Text passage>
During the first quarter 2017, nonperforming assets decreased by $0.5 million from December 31, 2016 and $8.7 million from March 31, 2016. The $8.7 million decline in nonperforming assets, compared to March 31, 2016 included the return of a $9.4 million out-of-state loan syndication to performing status. Also as a result of the transaction with Home State, $2.1 million of nonperforming loans were acquired. At March 31, 2017, performing troubled debt restructurings were $23.2 million, compared to $25.1 million at December 31, 2016 and $11.4 million at March 31, 2016. The increase in performing troubled debt restructurings in the first quarter 2017, compared to the first quarter 2016, was primarily due to a return of the $9.4 million out-of-state loan syndication to performing status, described above.

At March 31, 2017, classified assets represented 8.2% of bank-level Tier 1 risk-based capital plus allowance for loan losses, compared to 9.8% at December 31, 2016 and 11.6% at March 31, 2016.

All acquired loans are initially recorded at their estimated fair value which encompasses an estimate of credit losses. The table below presents two alternative views of credit risk coverage ratios for loans, reflecting adjustments for acquired loans and the associated purchase accounting discount:

                     
      Loans     Allowance / Discount     Allowance over Loans Ratio  
            (Dollars in thousands)

What to do>
#1 In the passage on nonperforming assets, what were performing troubled debt restructurings at March 31, 2017?
#2 Write out the part of the passage on nonperforming assets from "At March 31, 2017, classified" up to and including "(Dollars in thousands)", word for word.

Study material>
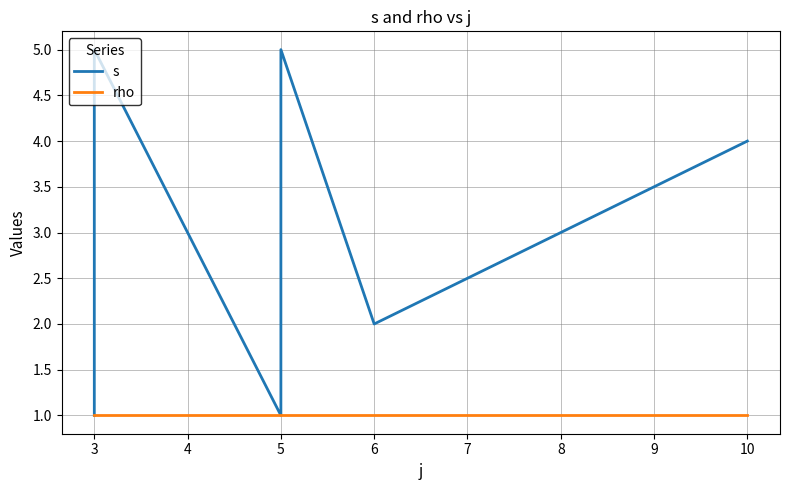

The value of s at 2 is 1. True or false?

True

==

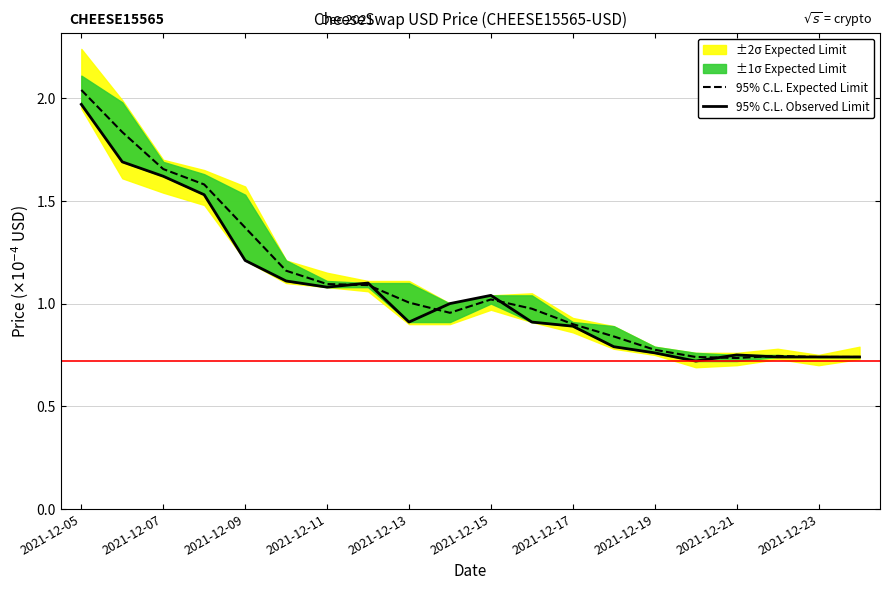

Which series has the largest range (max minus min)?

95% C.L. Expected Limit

Per-task answers>
#1 $23.2 million

#2
At March 31, 2017, classified assets represented 8.2% of bank-level Tier 1 risk-based capital plus allowance for loan losses, compared to 9.8% at December 31, 2016 and 11.6% at March 31, 2016.

All acquired loans are initially recorded at their estimated fair value which encompasses an estimate of credit losses. The table below presents two alternative views of credit risk coverage ratios for loans, reflecting adjustments for acquired loans and the associated purchase accounting discount:

                     
      Loans     Allowance / Discount     Allowance over Loans Ratio  
            (Dollars in thousands)